**Assignment**
What you return should be the entries, unchanged, without their pictures.

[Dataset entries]
---*---
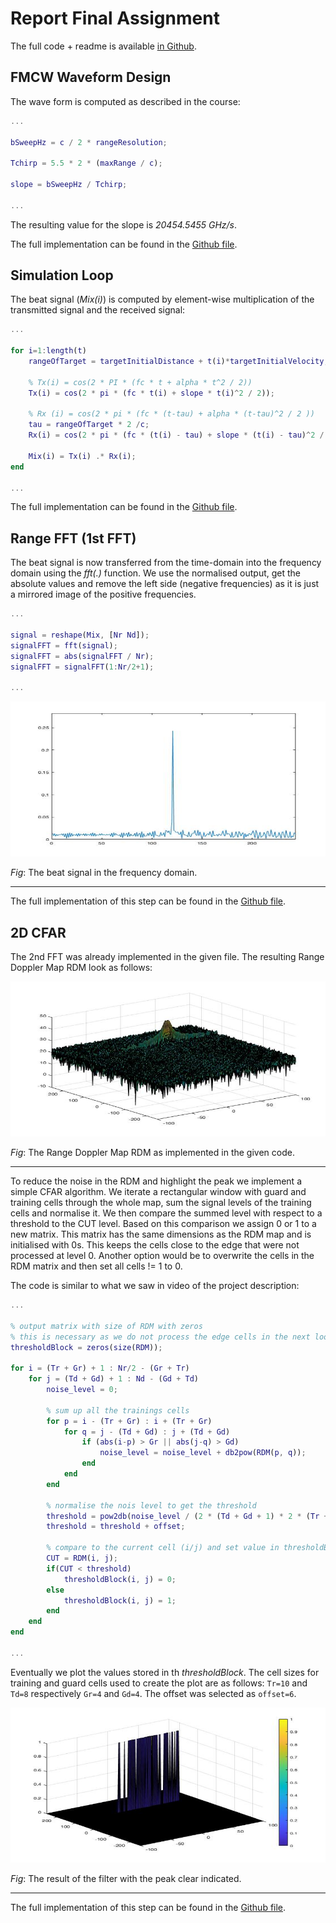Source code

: # Report Final Assignment

The full code + readme is available [in Github](https://github.com/MichaelSteurer/UdacityRadar).


## FMCW Waveform Design

The wave form is computed as described in the course:

```matlab
...

bSweepHz = c / 2 * rangeResolution;

Tchirp = 5.5 * 2 * (maxRange / c);

slope = bSweepHz / Tchirp;

...
```

The resulting value for the slope is _20454.5455 GHz/s_.

The full implementation can be found in the [Github file](https://github.com/MichaelSteurer/UdacityRadar/blob/master/assignment.m#L31).


## Simulation Loop

The beat signal (_Mix(i)_) is computed by element-wise multiplication of the transmitted signal and the received signal:

```matlab
...

for i=1:length(t)             
    rangeOfTarget = targetInitialDistance + t(i)*targetInitialVelocity;

    % Tx(i) = cos(2 * PI * (fc * t + alpha * t^2 / 2))
    Tx(i) = cos(2 * pi * (fc * t(i) + slope * t(i)^2 / 2));

    % Rx (i) = cos(2 * pi * (fc * (t-tau) + alpha * (t-tau)^2 / 2 ))
    tau = rangeOfTarget * 2 /c;
    Rx(i) = cos(2 * pi * (fc * (t(i) - tau) + slope * (t(i) - tau)^2 / 2 ));
    
    Mix(i) = Tx(i) .* Rx(i);
end

...
```

The full implementation can be found in the [Github file](https://github.com/MichaelSteurer/UdacityRadar/blob/master/assignment.m#L74).


## Range FFT (1st FFT)

The beat signal is now transferred from the time-domain into the frequency domain using the _fft(.)_ function. We use the normalised output, get the absolute values and remove the left side (negative frequencies) as it is just a mirrored image of the positive frequencies.

```matlab
...

signal = reshape(Mix, [Nr Nd]);
signalFFT = fft(signal);
signalFFT = abs(signalFFT / Nr);
signalFFT = signalFFT(1:Nr/2+1);

...
```

<img src="static/fft.jpg" width="820" height="248" />

_Fig_: The beat signal in the frequency domain.

---



The full implementation of this step can be found in the [Github file](https://github.com/MichaelSteurer/UdacityRadar/blob/master/assignment.m#L89).


## 2D CFAR

The 2nd FFT was already implemented in the given file. The resulting Range Doppler Map RDM look as follows:

<img src="static/rdm.jpg" width="820" height="248" />

_Fig_: The Range Doppler Map RDM as implemented in the given code.

---

To reduce the noise in the RDM and highlight the peak we implement a simple CFAR algorithm. We iterate a rectangular window with guard and training cells through the whole map, sum the signal levels of the training cells and normalise it. We then compare the summed level with respect to a threshold to the CUT level. Based on this comparison we assign 0 or 1 to a new matrix. This matrix has the same dimensions as the RDM map and is initialised with 0s. This keeps the cells close to the edge that were not processed at level 0. Another option would be to overwrite the cells in the RDM matrix and then set all cells != 1 to 0.

The code is similar to what we saw in video of the project description:

```matlab
...

% output matrix with size of RDM with zeros
% this is necessary as we do not process the edge cells in the next loop
thresholdBlock = zeros(size(RDM));

for i = (Tr + Gr) + 1 : Nr/2 - (Gr + Tr)
    for j = (Td + Gd) + 1 : Nd - (Gd + Td)
        noise_level = 0;

        % sum up all the trainings cells 
        for p = i - (Tr + Gr) : i + (Tr + Gr)
            for q = j - (Td + Gd) : j + (Td + Gd)
                if (abs(i-p) > Gr || abs(j-q) > Gd)
                    noise_level = noise_level + db2pow(RDM(p, q));
                end
            end
        end

        % normalise the nois level to get the threshold
        threshold = pow2db(noise_level / (2 * (Td + Gd + 1) * 2 * (Tr + Gr + 1) - (Gr * Gd) - 1));
        threshold = threshold + offset;
        
        % compare to the current cell (i/j) and set value in thresholdBlock
        CUT = RDM(i, j);
        if(CUT < threshold)
            thresholdBlock(i, j) = 0;
        else
            thresholdBlock(i, j) = 1;
        end
    end
end

...
```

Eventually we plot the values stored in th _thresholdBlock_. The cell sizes for training and guard cells used to create the plot are as follows: `Tr=10` and `Td=8` respectively `Gr=4` and `Gd=4`. The offset was selected as `offset=6`.


<img src="static/result.jpg" width="820" height="248" />

_Fig_: The result of the filter with the peak clear indicated.

---


The full implementation of this step can be found in the [Github file](https://github.com/MichaelSteurer/UdacityRadar/blob/master/assignment.m#L147).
---*---
**Your response**
Source code

: # Report Final Assignment

The full code + readme is available [in Github](https://github.com/MichaelSteurer/UdacityRadar).


## FMCW Waveform Design

The wave form is computed as described in the course:

```matlab
...

bSweepHz = c / 2 * rangeResolution;

Tchirp = 5.5 * 2 * (maxRange / c);

slope = bSweepHz / Tchirp;

...
```

The resulting value for the slope is _20454.5455 GHz/s_.

The full implementation can be found in the [Github file](https://github.com/MichaelSteurer/UdacityRadar/blob/master/assignment.m#L31).


## Simulation Loop

The beat signal (_Mix(i)_) is computed by element-wise multiplication of the transmitted signal and the received signal:

```matlab
...

for i=1:length(t)             
    rangeOfTarget = targetInitialDistance + t(i)*targetInitialVelocity;

    % Tx(i) = cos(2 * PI * (fc * t + alpha * t^2 / 2))
    Tx(i) = cos(2 * pi * (fc * t(i) + slope * t(i)^2 / 2));

    % Rx (i) = cos(2 * pi * (fc * (t-tau) + alpha * (t-tau)^2 / 2 ))
    tau = rangeOfTarget * 2 /c;
    Rx(i) = cos(2 * pi * (fc * (t(i) - tau) + slope * (t(i) - tau)^2 / 2 ));
    
    Mix(i) = Tx(i) .* Rx(i);
end

...
```

The full implementation can be found in the [Github file](https://github.com/MichaelSteurer/UdacityRadar/blob/master/assignment.m#L74).


## Range FFT (1st FFT)

The beat signal is now transferred from the time-domain into the frequency domain using the _fft(.)_ function. We use the normalised output, get the absolute values and remove the left side (negative frequencies) as it is just a mirrored image of the positive frequencies.

```matlab
...

signal = reshape(Mix, [Nr Nd]);
signalFFT = fft(signal);
signalFFT = abs(signalFFT / Nr);
signalFFT = signalFFT(1:Nr/2+1);

...
```

<img src="static/fft.jpg" width="820" height="248" />

_Fig_: The beat signal in the frequency domain.

---



The full implementation of this step can be found in the [Github file](https://github.com/MichaelSteurer/UdacityRadar/blob/master/assignment.m#L89).


## 2D CFAR

The 2nd FFT was already implemented in the given file. The resulting Range Doppler Map RDM look as follows:

<img src="static/rdm.jpg" width="820" height="248" />

_Fig_: The Range Doppler Map RDM as implemented in the given code.

---

To reduce the noise in the RDM and highlight the peak we implement a simple CFAR algorithm. We iterate a rectangular window with guard and training cells through the whole map, sum the signal levels of the training cells and normalise it. We then compare the summed level with respect to a threshold to the CUT level. Based on this comparison we assign 0 or 1 to a new matrix. This matrix has the same dimensions as the RDM map and is initialised with 0s. This keeps the cells close to the edge that were not processed at level 0. Another option would be to overwrite the cells in the RDM matrix and then set all cells != 1 to 0.

The code is similar to what we saw in video of the project description:

```matlab
...

% output matrix with size of RDM with zeros
% this is necessary as we do not process the edge cells in the next loop
thresholdBlock = zeros(size(RDM));

for i = (Tr + Gr) + 1 : Nr/2 - (Gr + Tr)
    for j = (Td + Gd) + 1 : Nd - (Gd + Td)
        noise_level = 0;

        % sum up all the trainings cells 
        for p = i - (Tr + Gr) : i + (Tr + Gr)
            for q = j - (Td + Gd) : j + (Td + Gd)
                if (abs(i-p) > Gr || abs(j-q) > Gd)
                    noise_level = noise_level + db2pow(RDM(p, q));
                end
            end
        end

        % normalise the nois level to get the threshold
        threshold = pow2db(noise_level / (2 * (Td + Gd + 1) * 2 * (Tr + Gr + 1) - (Gr * Gd) - 1));
        threshold = threshold + offset;
        
        % compare to the current cell (i/j) and set value in thresholdBlock
        CUT = RDM(i, j);
        if(CUT < threshold)
            thresholdBlock(i, j) = 0;
        else
            thresholdBlock(i, j) = 1;
        end
    end
end

...
```

Eventually we plot the values stored in th _thresholdBlock_. The cell sizes for training and guard cells used to create the plot are as follows: `Tr=10` and `Td=8` respectively `Gr=4` and `Gd=4`. The offset was selected as `offset=6`.


<img src="static/result.jpg" width="820" height="248" />

_Fig_: The result of the filter with the peak clear indicated.

---


The full implementation of this step can be found in the [Github file](https://github.com/MichaelSteurer/UdacityRadar/blob/master/assignment.m#L147).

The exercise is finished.